• RECORDED INFORMATION:
= Beginning of Section =

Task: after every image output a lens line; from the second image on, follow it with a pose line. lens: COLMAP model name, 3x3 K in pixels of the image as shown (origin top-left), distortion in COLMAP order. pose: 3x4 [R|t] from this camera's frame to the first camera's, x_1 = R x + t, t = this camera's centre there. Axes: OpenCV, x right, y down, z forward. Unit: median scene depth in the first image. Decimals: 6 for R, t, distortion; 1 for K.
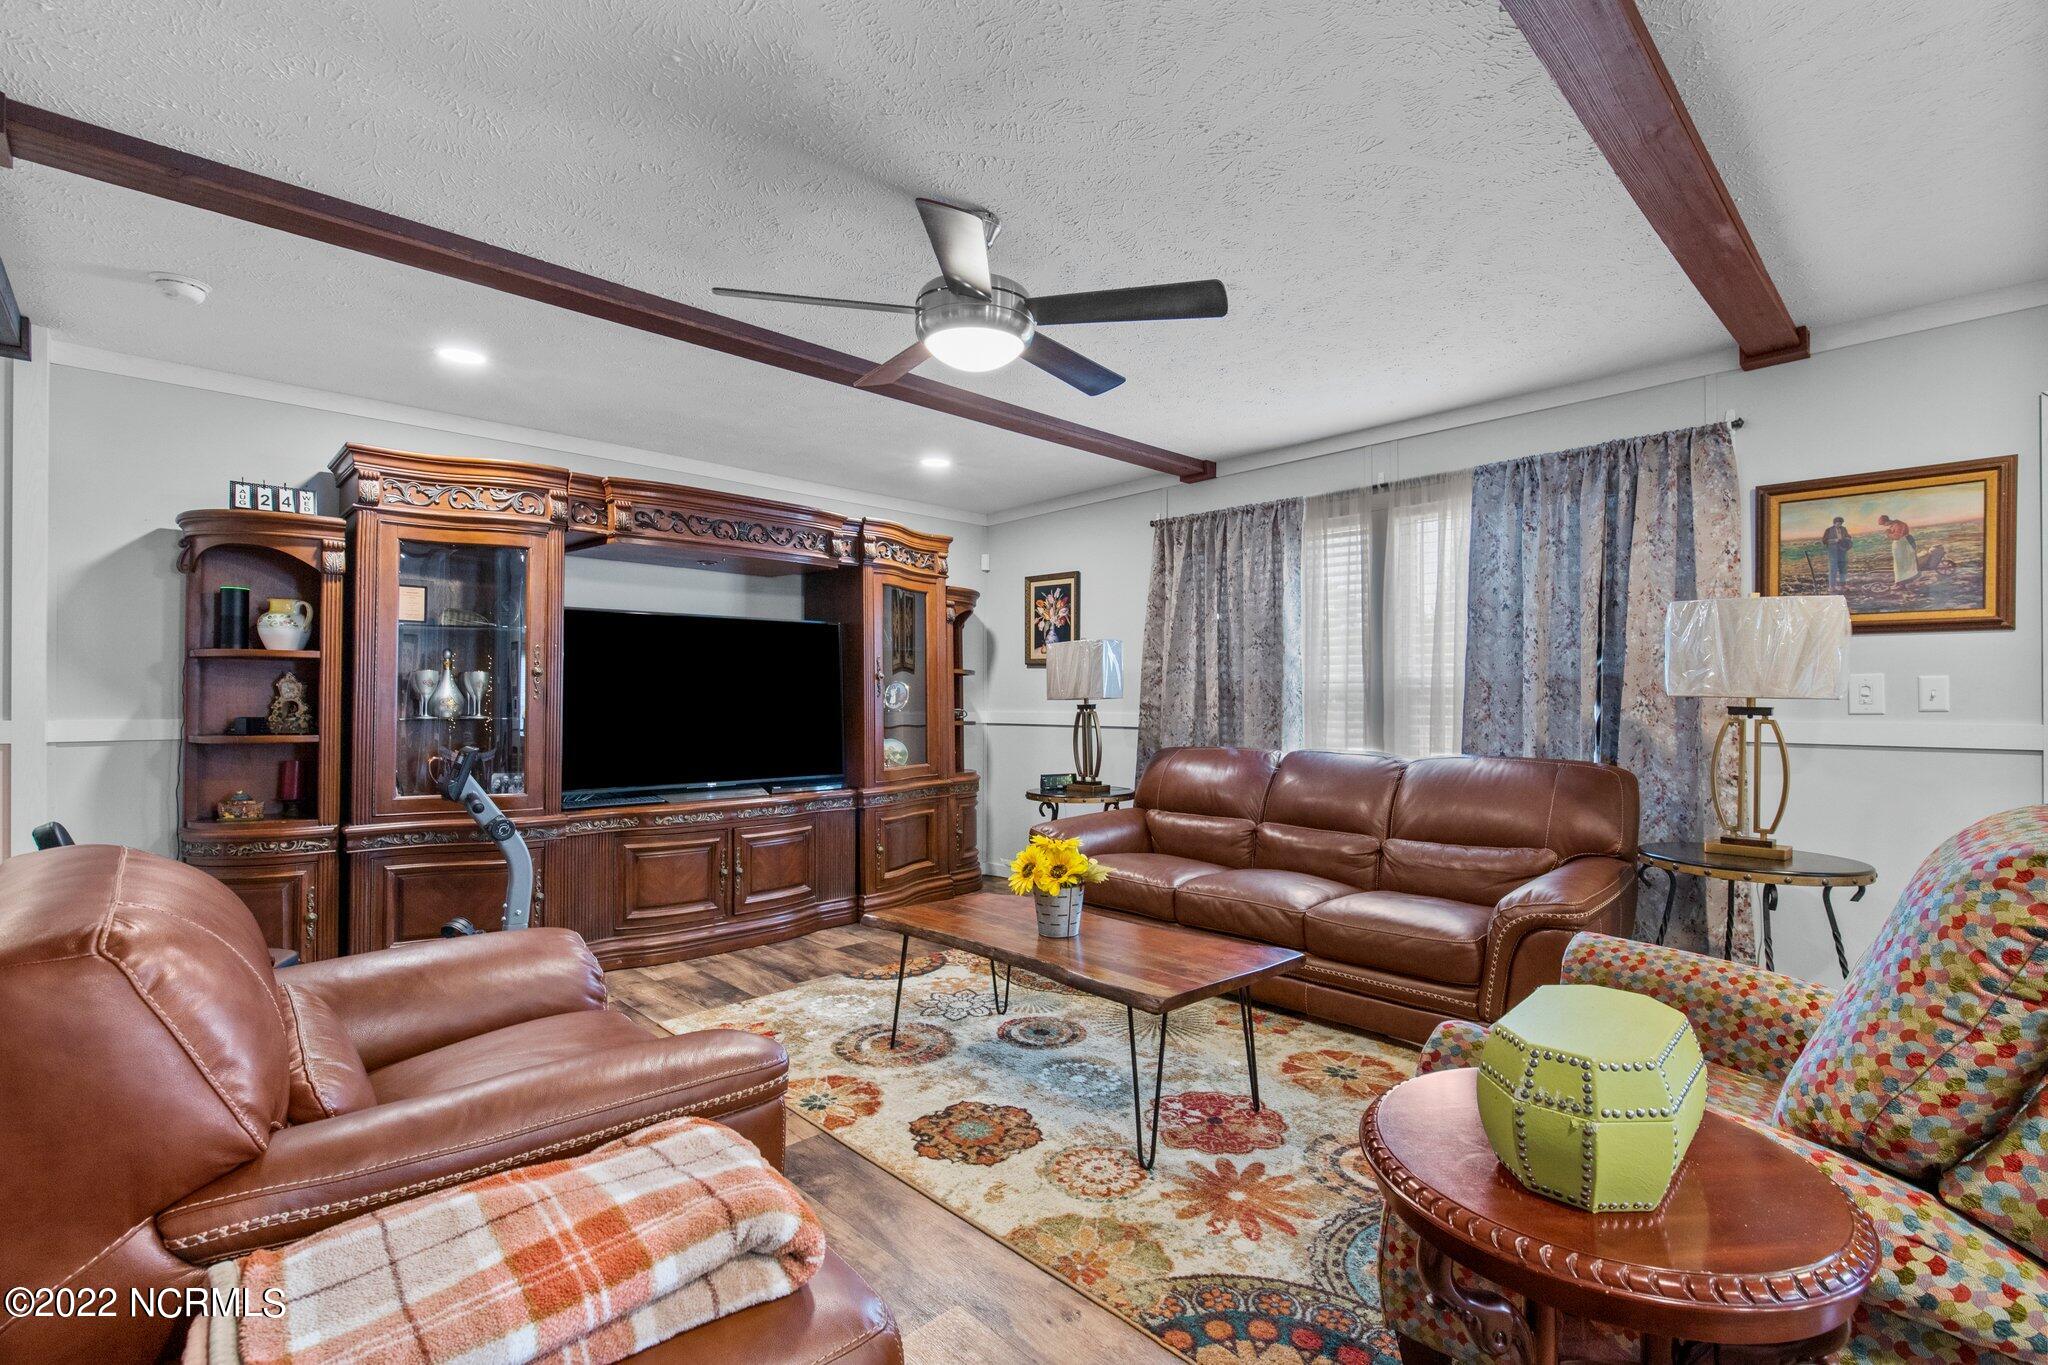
lens RADIAL K [[938.7, 0, 1033.5], [0, 938.7, 689.3], [0, 0, 1]] dist [0.003047, 0.000193]
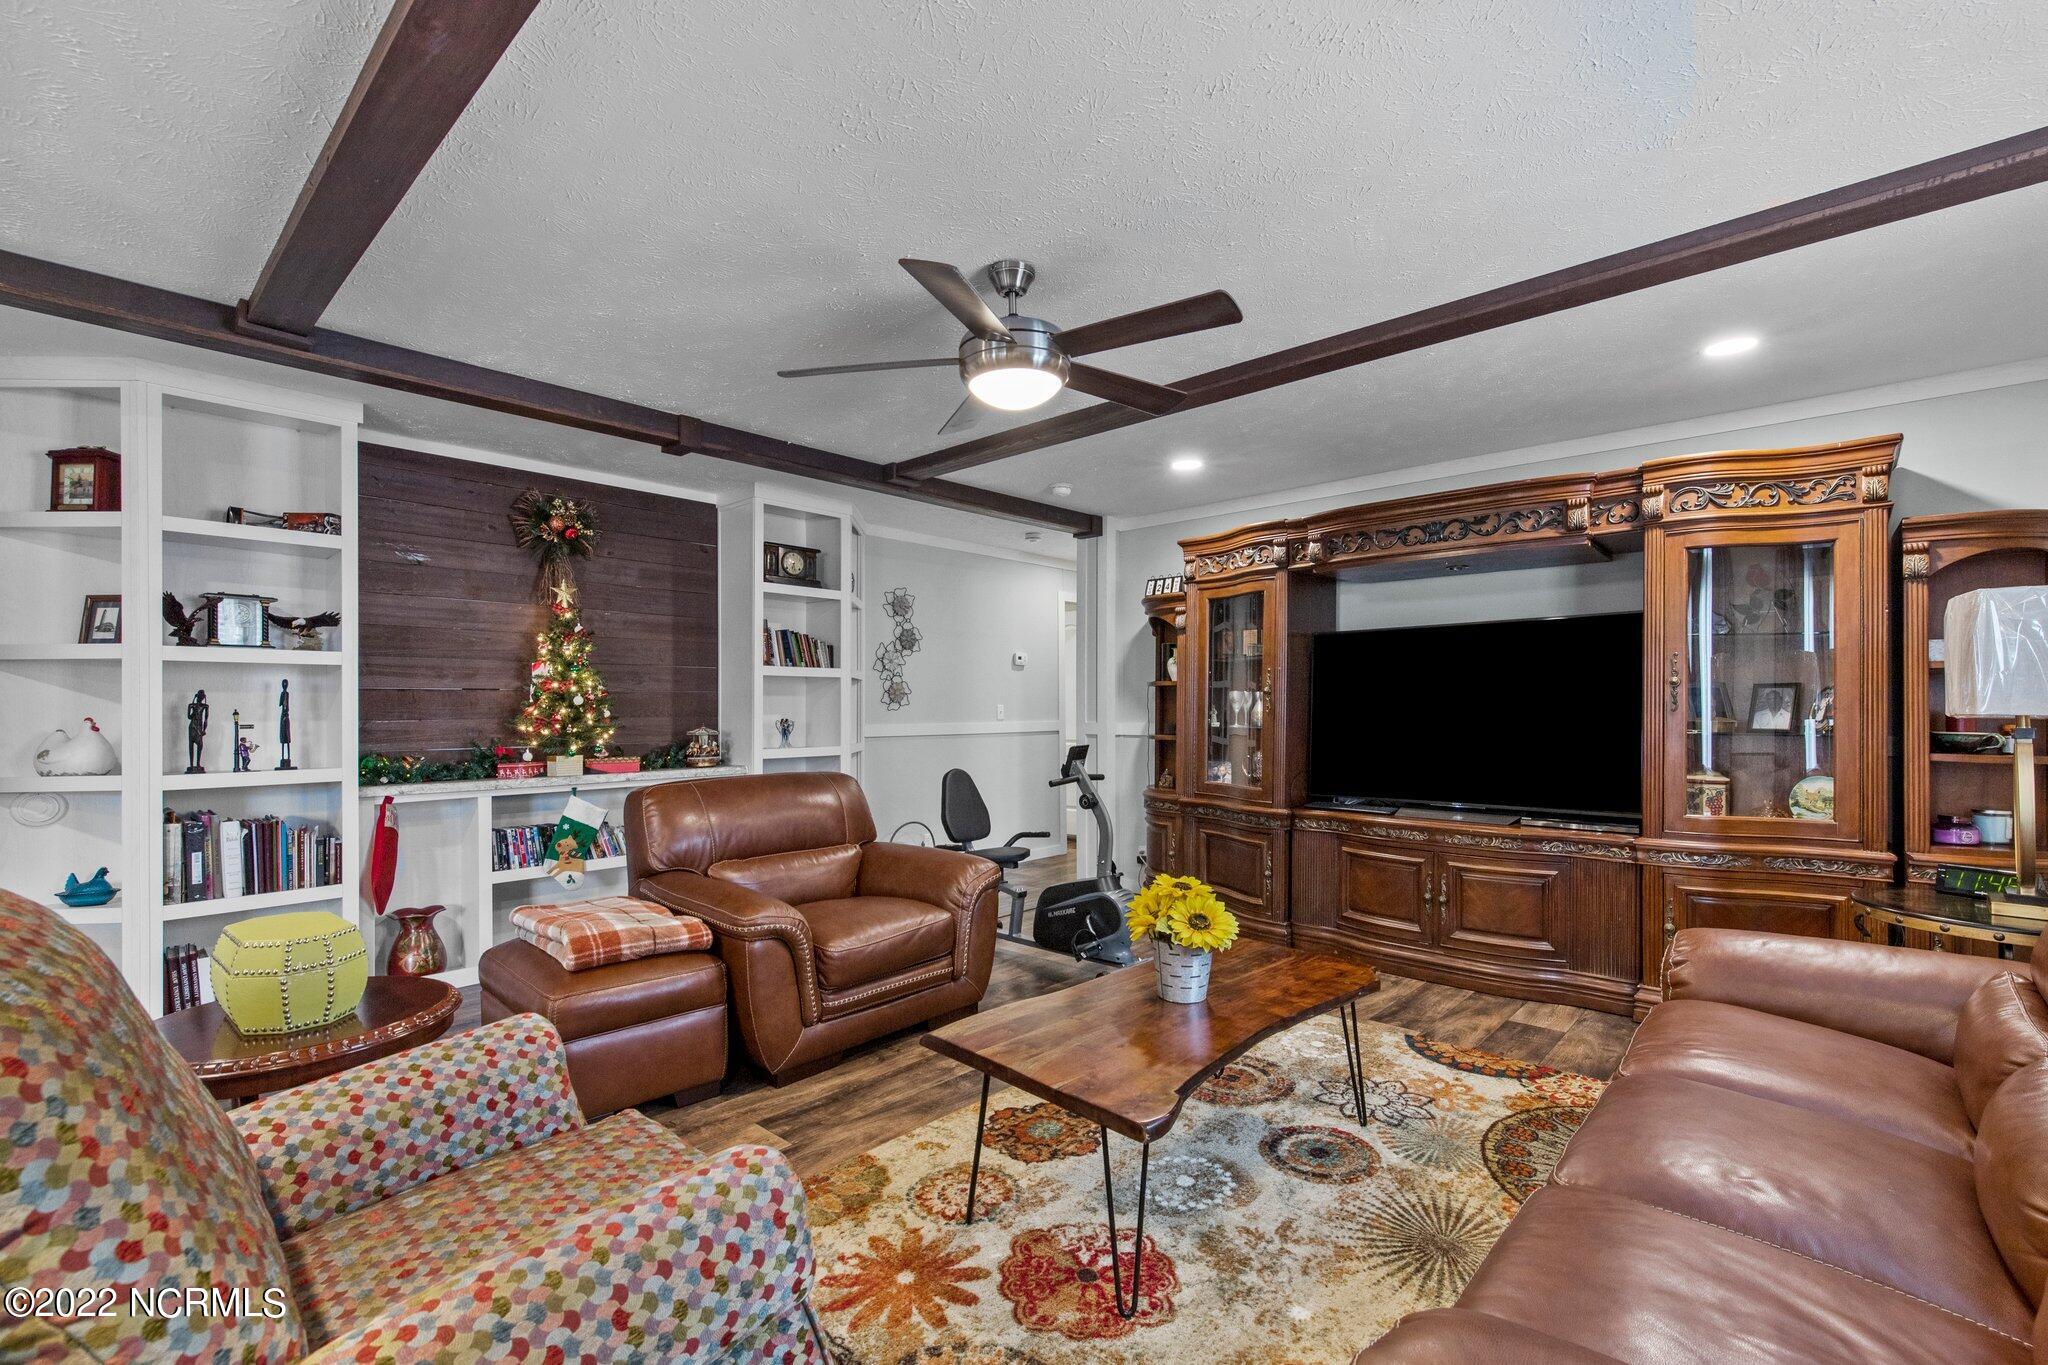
lens RADIAL K [[894.1, 0, 1027.8], [0, 894.1, 702.5], [0, 0, 1]] dist [-0.000841, 0.000086]
pose [[0.047608, -0.006614, -0.998844, 0.539740], [0.010278, 0.999928, -0.006132, 0.000768], [0.998813, -0.009975, 0.047672, 0.545181]]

= End of Section =

Please transcribe the material above exactly as written. Leave the pictures out.

• YOUR RESPONSE:
Task: after every image output a lens line; from the second image on, follow it with a pose line. lens: COLMAP model name, 3x3 K in pixels of the image as shown (origin top-left), distortion in COLMAP order. pose: 3x4 [R|t] from this camera's frame to the first camera's, x_1 = R x + t, t = this camera's centre there. Axes: OpenCV, x right, y down, z forward. Unit: median scene depth in the first image. Decimals: 6 for R, t, distortion; 1 for K.
lens RADIAL K [[938.7, 0, 1033.5], [0, 938.7, 689.3], [0, 0, 1]] dist [0.003047, 0.000193]
lens RADIAL K [[894.1, 0, 1027.8], [0, 894.1, 702.5], [0, 0, 1]] dist [-0.000841, 0.000086]
pose [[0.047608, -0.006614, -0.998844, 0.539740], [0.010278, 0.999928, -0.006132, 0.000768], [0.998813, -0.009975, 0.047672, 0.545181]]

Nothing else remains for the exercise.